Let $S=\{1,2,\ldots,n\}$ and consider $$ S^{\mathbb{Z}}=\{x=(\ldots,x_{-1},x_0,x_1,\ldots): x_k\in S~\forall~k\in\mathbb{Z}\}. $$ The natural topology on $S$ is the discrete topology and on $S^{\mathbb{Z}}$ we consider product topology whose base are the cylinder sets $$ C_t[a_0,\ldots,a_m]:=\{x\in S^{\mathbb{Z}}: x_t=a_0,\ldots,x_{t+m}=a_m\}. $$ Moreover, let $\sigma\colon S^{\mathbb{Z}}\to S^{\mathbb{Z}}$ be the right-shift, i.e. $\sigma(x_i)=x_{i-1}$.

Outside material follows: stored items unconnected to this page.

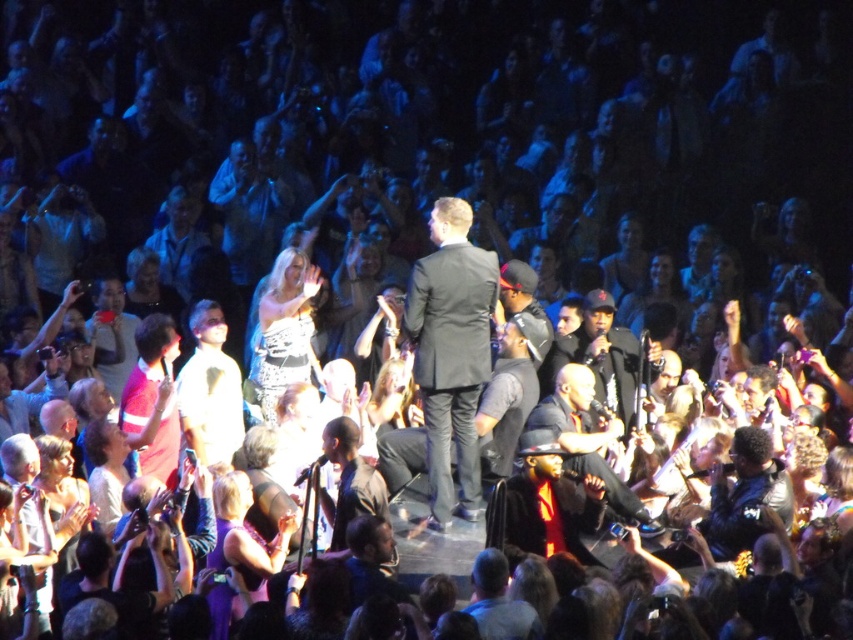
Question: Can you confirm if matte black suit at center is positioned to the right of dark gray leather jacket at center?

Choices:
 (A) yes
 (B) no

Answer: (B)

Question: Which of the following is the farthest from the observer?

Choices:
 (A) (408, 332)
 (B) (593, 387)

Answer: (B)

Question: Can you confirm if matte black suit at center is wider than dark gray leather jacket at center?

Choices:
 (A) no
 (B) yes

Answer: (A)

Question: Does matte black suit at center have a lesser width compared to dark gray leather jacket at center?

Choices:
 (A) no
 (B) yes

Answer: (B)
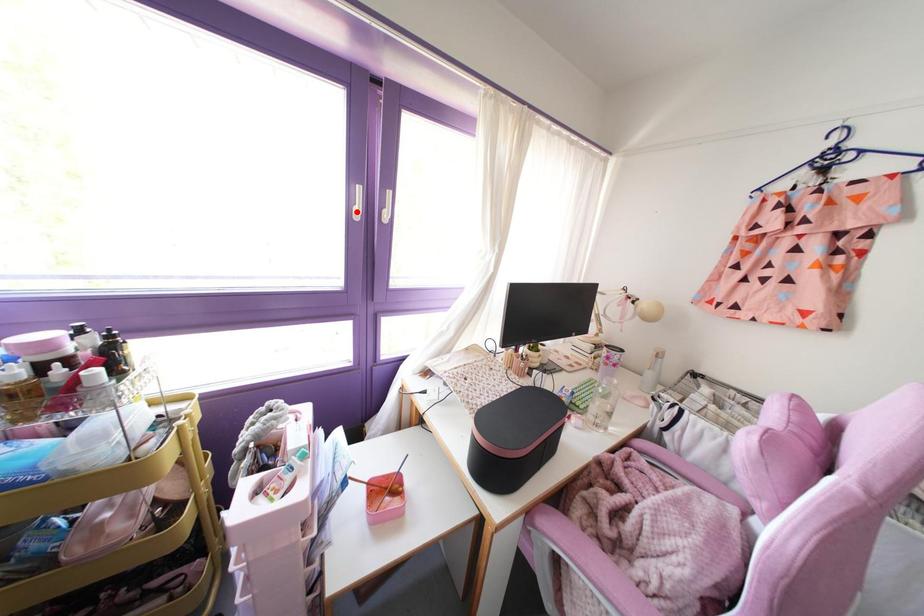
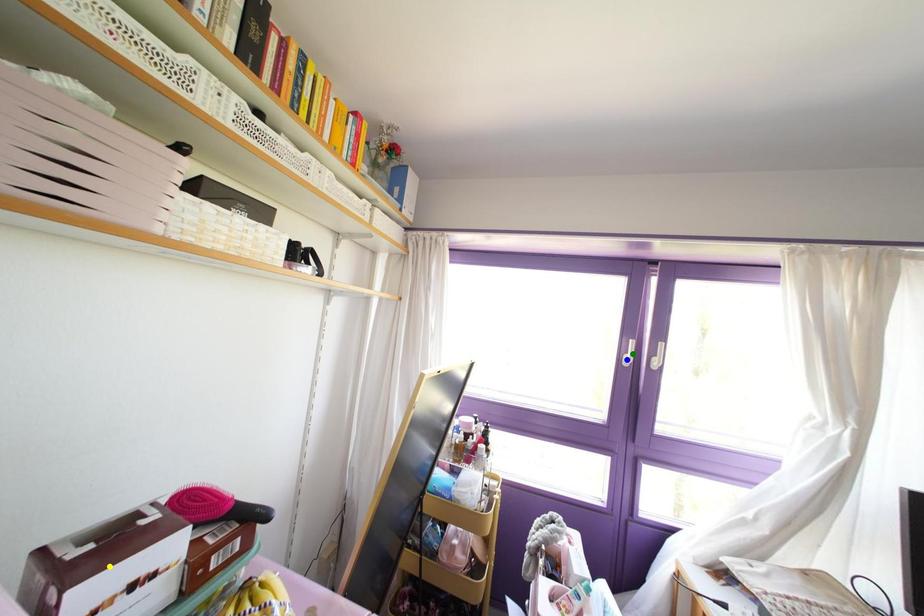
Question: I am providing you with two images of the same scene from different viewpoints. A red point is marked on the first image. You are given multiple points on the second image. In image 2, which mark is for the same physical point as the one in image 1?

Choices:
 (A) blue point
 (B) green point
 (C) yellow point

Answer: (A)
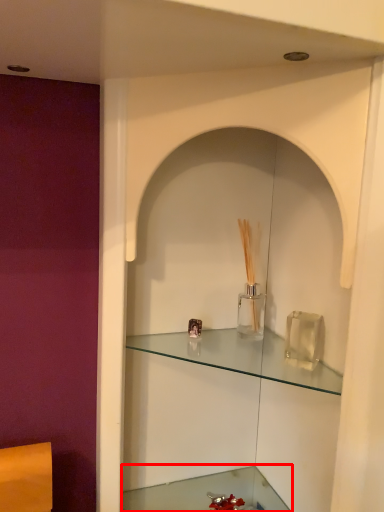
Question: From the image's perspective, what is the correct spatial positioning of cabinetry (annotated by the red box) in reference to shelf?

Choices:
 (A) above
 (B) below

Answer: (B)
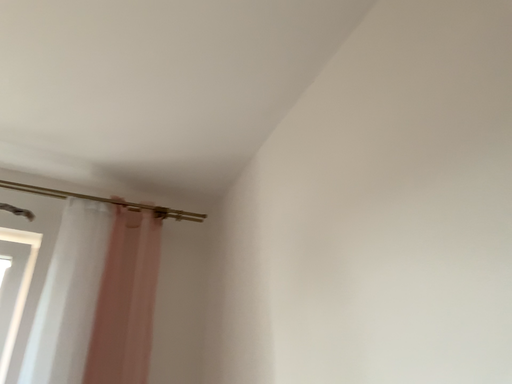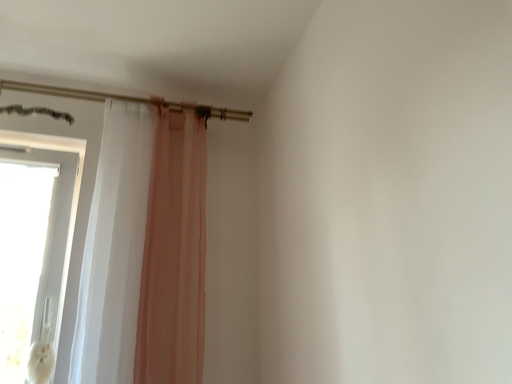
Question: How did the camera likely rotate when shooting the video?

Choices:
 (A) rotated right
 (B) rotated left

Answer: (B)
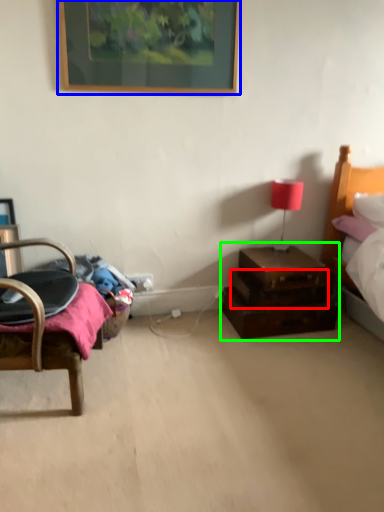
Question: Which is farther away from drawer (highlighted by a red box)? picture frame (highlighted by a blue box) or nightstand (highlighted by a green box)?

Choices:
 (A) picture frame
 (B) nightstand

Answer: (A)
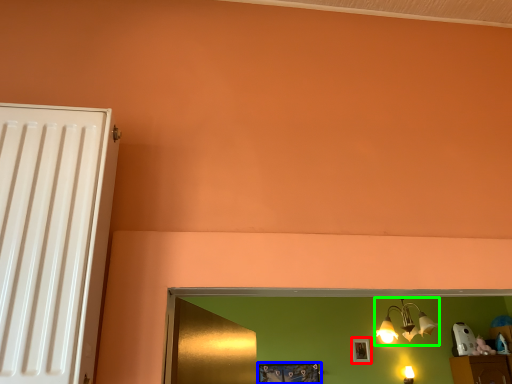
Question: Estimate the real-world distances between objects in this image. Which object is closer to picture frame (highlighted by a red box), picture frame (highlighted by a blue box) or lamp (highlighted by a green box)?

Choices:
 (A) picture frame
 (B) lamp

Answer: (B)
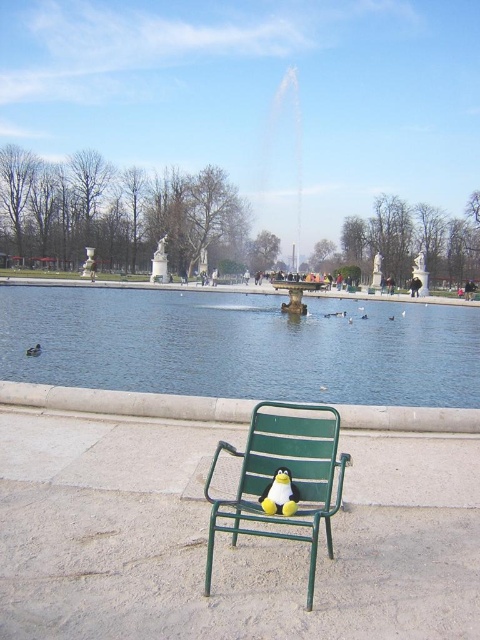
Question: Which point appears closest to the camera in this image?

Choices:
 (A) (259, 186)
 (B) (392, 317)
 (C) (287, 490)
 (D) (27, 353)

Answer: (C)

Question: Considering the relative positions of blue water at lower center and yellow plush duck at center in the image provided, where is blue water at lower center located with respect to yellow plush duck at center?

Choices:
 (A) above
 (B) below

Answer: (A)

Question: Which point is closer to the camera?

Choices:
 (A) green metal chair at center
 (B) blue water at lower center
 (C) white matte duck at center
 (D) metallic fountain at center

Answer: (A)

Question: Can you confirm if green metal chair at center is positioned to the left of white matte duck at center?

Choices:
 (A) no
 (B) yes

Answer: (B)

Question: Can you confirm if blue water at lower center is positioned above yellow plush duck at center?

Choices:
 (A) yes
 (B) no

Answer: (A)

Question: Which of the following is the farthest from the observer?

Choices:
 (A) (300, 323)
 (B) (282, 460)
 (C) (365, 316)
 (D) (28, 348)

Answer: (C)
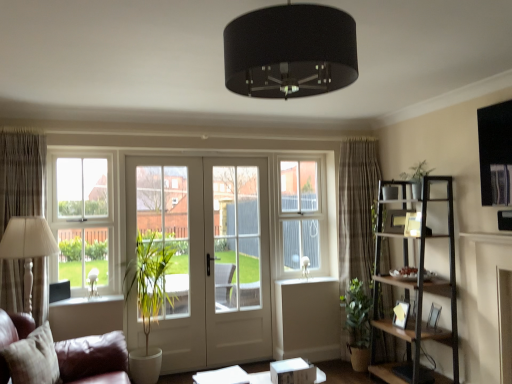
Question: From the image's perspective, is white plastic window screen at center beneath wooden picture frame at right, the 2th picture frame when ordered from bottom to top?

Choices:
 (A) no
 (B) yes

Answer: (A)

Question: Is white plastic window screen at center beside wooden picture frame at right, the 2th picture frame positioned from the top?

Choices:
 (A) no
 (B) yes

Answer: (A)

Question: Would you say wooden picture frame at right, the 2th picture frame when ordered from bottom to top, is part of white plastic window screen at center's contents?

Choices:
 (A) yes
 (B) no

Answer: (B)

Question: Can you confirm if white plastic window screen at center is smaller than wooden picture frame at right, the 2th picture frame when ordered from bottom to top?

Choices:
 (A) no
 (B) yes

Answer: (A)

Question: Is white plastic window screen at center in front of wooden picture frame at right, the 2th picture frame when ordered from bottom to top?

Choices:
 (A) no
 (B) yes

Answer: (A)

Question: Considering the positions of dark brown wooden shelf at right and white glossy window sill at center in the image, is dark brown wooden shelf at right wider or thinner than white glossy window sill at center?

Choices:
 (A) thin
 (B) wide

Answer: (B)

Question: From a real-world perspective, is dark brown wooden shelf at right physically located above or below white glossy window sill at center?

Choices:
 (A) above
 (B) below

Answer: (A)

Question: Based on their sizes in the image, would you say dark brown wooden shelf at right is bigger or smaller than white glossy window sill at center?

Choices:
 (A) big
 (B) small

Answer: (A)

Question: Is point (451, 296) closer or farther from the camera than point (302, 279)?

Choices:
 (A) farther
 (B) closer

Answer: (B)

Question: Is beige textured curtain at left, the first curtain when ordered from front to back, taller or shorter than black fabric lampshade at center?

Choices:
 (A) tall
 (B) short

Answer: (A)

Question: From the image's perspective, is beige textured curtain at left, the 2th curtain viewed from the right, located above or below black fabric lampshade at center?

Choices:
 (A) above
 (B) below

Answer: (B)

Question: Is beige textured curtain at left, the first curtain when ordered from front to back, in front of or behind black fabric lampshade at center in the image?

Choices:
 (A) front
 (B) behind

Answer: (B)

Question: Does point (5, 278) appear closer or farther from the camera than point (345, 29)?

Choices:
 (A) closer
 (B) farther

Answer: (B)

Question: Choose the correct answer: Is wooden picture frame at right, the 2th picture frame positioned from the top, inside white plastic window screen at center or outside it?

Choices:
 (A) inside
 (B) outside

Answer: (B)

Question: Considering their positions, is wooden picture frame at right, the 2th picture frame positioned from the top, located in front of or behind white plastic window screen at center?

Choices:
 (A) front
 (B) behind

Answer: (A)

On $S^{\mathbb{Z}}$, consider the equivalence relation $$ x\sim y~\Leftrightarrow~x=\sigma^p(y)\text{ for some }p\in\mathbb{Z}. $$ That is, $x$ is equivalent to $y$ if $x$ is a shifted version of $y$ and vice versa.
Let $\pi\colon S^{\mathbb{Z}}\to S^{\mathbb{Z}}/\sim,~~x\mapsto [x]$ be the canonical projection.
On $S^{\mathbb{Z}}/\sim$, we consider the quotient topology, i.e. $$ A\subseteq S^{\mathbb{Z}}/\sim\text{ open }~\Leftrightarrow~\pi^{-1}(A)\text{ open in }S^{\mathbb{Z}}. $$
I would like to describe the open sets $A\subseteq S^{\mathbb{Z}}/\sim$ concretely. Since we know how the base in $S^{\mathbb{Z}}$ looks like, this should be possible.
------- Here is what I tried.
A set $A\subseteq S^{\mathbb{Z}}/\sim$ is open iff $\pi^{-1}(A)$ can be written as an union of cylinder sets since the cylinder seits form a base.
I think another useful lemma is that $$ A\subseteq S^{\mathbb{Z}}/\sim\text{ open }~\Leftrightarrow~\bigcup_{[a]\in A}[a]\text{ is open in }S^{\mathbb{Z}}. $$
So my idea is to find those $A\subseteq S^{\mathbb{Z}}/\sim$ for which $\bigcup_{[a]\in A}[a]$ can be written as an union of cylinder sets.
If I am not mistaken, I think for each $A\subseteq S^{\mathbb{Z}}/\sim$, we have that $\bigcup_{[a]\in A}[a]$ is at least contained in some open set, for example $$ \bigcup_{[a]\in A}[a]\subseteq\bigcup_{[a]\in A}\bigcup_{p\in\mathbb{Z}}\{x\in S^{\mathbb{Z}}:(x_{-n},\ldots,x_n)=\sigma^p(a)_{[-n,n]}\} $$ for some $n\in\mathbb{N}$.
But this does not really help...